_WORK TO COMPLETE_:
Please return all of the data exactly as written.

_EXERCISE MATERIAL_:
#####
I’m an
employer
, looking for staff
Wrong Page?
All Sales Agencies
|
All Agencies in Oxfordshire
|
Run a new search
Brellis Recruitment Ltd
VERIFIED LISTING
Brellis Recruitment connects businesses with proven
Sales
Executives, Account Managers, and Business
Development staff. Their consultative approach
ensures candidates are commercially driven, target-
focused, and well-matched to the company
#####
_YOUR SOLUTION_:
I’m an
employer
, looking for staff
Wrong Page?
All Sales Agencies
|
All Agencies in Oxfordshire
|
Run a new search
Brellis Recruitment Ltd
VERIFIED LISTING
Brellis Recruitment connects businesses with proven
Sales
Executives, Account Managers, and Business
Development staff. Their consultative approach
ensures candidates are commercially driven, target-
focused, and well-matched to the company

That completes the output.